While the disc degeneration will progress, the low back pain and other symptoms do not tend to get worse with the progression of the degeneration.
Understandably, many patients worry that if they have a lot of low back pain when they are only 35 years old, the pain will become much worse and they may be in a wheelchair by the time they are in their sixties.

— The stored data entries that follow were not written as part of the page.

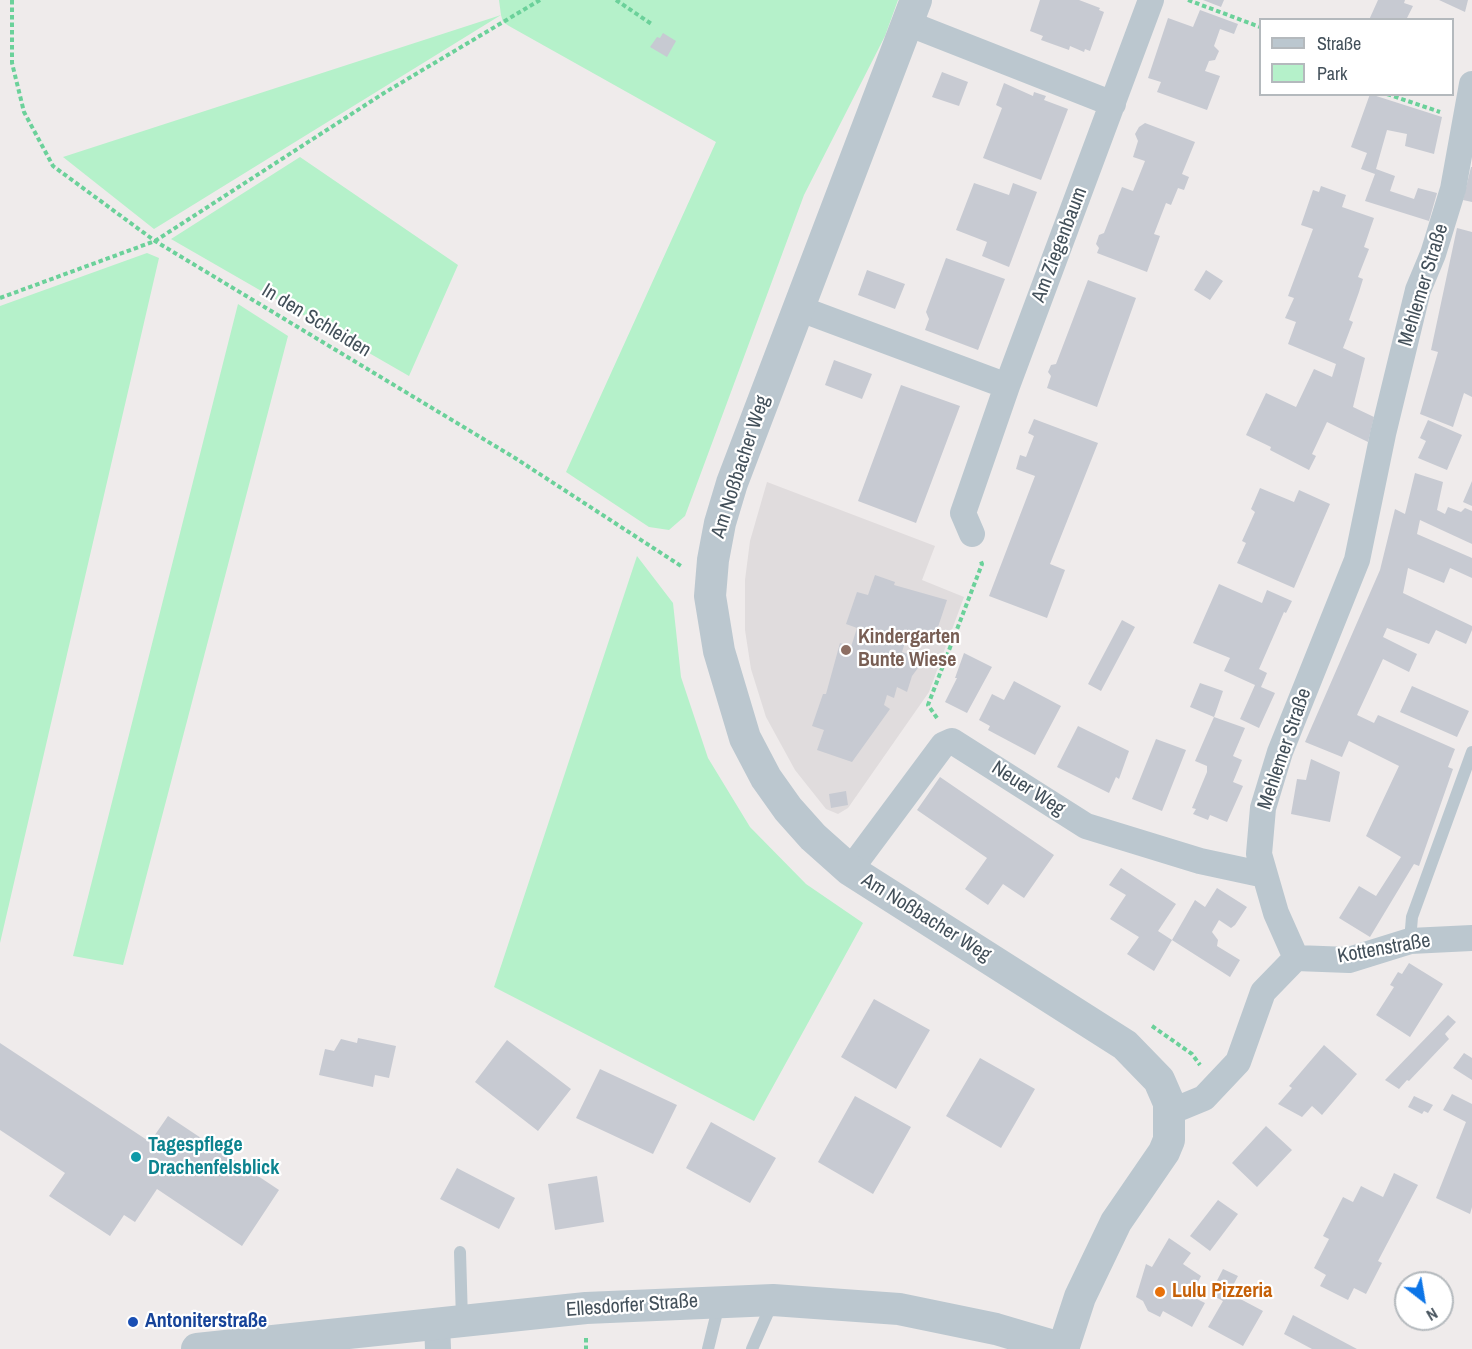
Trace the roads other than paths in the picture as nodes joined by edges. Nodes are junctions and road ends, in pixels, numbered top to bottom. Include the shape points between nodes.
1 (1151, 0) edge
2 (911, 11) edge
3 (1472, 84) edge
4 (1113, 104) junction
5 (798, 308) junction
6 (1006, 386) junction
7 (972, 534) road end
8 (1472, 752) edge
9 (850, 870) junction
10 (1265, 875) junction
11 (1411, 929) junction
12 (1472, 938) edge
13 (1296, 958) junction
14 (1170, 1112) junction
15 (460, 1252) dead end
16 (720, 1300) junction
17 (773, 1300) junction
18 (445, 1330) edge
19 (197, 1349) edge
20 (708, 1349) edge
21 (752, 1349) edge
22 (1064, 1349) edge

1 - 4 street, Am Ziegenbaum
2 - 4 street
2 - 5 street, Am Noßbacher Weg
3 - 10 street, Mehlemer Straße via 1453,189 1434,254 1418,290 1357,560 1280,752 1263,808 1259,854
4 - 6 street, Am Ziegenbaum
5 - 6 street
5 - 9 street, Am Noßbacher Weg via 720,523 710,597 719,651 745,738 788,809
6 - 7 street, Am Ziegenbaum via 963,513
8 - 11 lane, Kottenstraße
9 - 10 street, Neuer Weg via 943,745 952,741 1086,826 1200,861
9 - 14 street, Am Noßbacher Weg via 1125,1045 1160,1080
10 - 13 street, Mehlemer Straße
11 - 12 street, Kottenstraße
11 - 13 street, Kottenstraße via 1349,960
13 - 14 street via 1263,992 1238,1062 1204,1098
14 - 22 street via 1169,1140 1164,1152 1116,1222 1080,1297
15 - 18 lane
16 - 17 street, Ellesdorfer Straße
16 - 18 street, Ellesdorfer Straße via 586,1308
16 - 20 lane
17 - 21 lane
17 - 22 street, Ellesdorfer Straße via 899,1309 996,1329
18 - 19 street, Ellesdorfer Straße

However, if patients can find a way to manage their back pain and maintain their function, the natural history is really quite favorable. With continued disc degeneration, all the inflammatory proteins within the disc space will eventually burn out, and the disc will usually become stiffer, thus decreasing micro-motion.
In fact, someone who is 65 years old is actually less likely to have discogenic back pain than someone who is 35 years old.
Therefore, degeneration on an MRI scan cannot be used as the sole diagnostic tool for lumbar degenerative disc disease.
Disc degeneration present on an MRI scan, often described as disc dessication or a black disc/dark disc, is not synonymous with a diagnosis of lower back pain that is caused by degenerative disc disease. The MRI findings need to be corroborated by the findings of the patient's history and physical exam.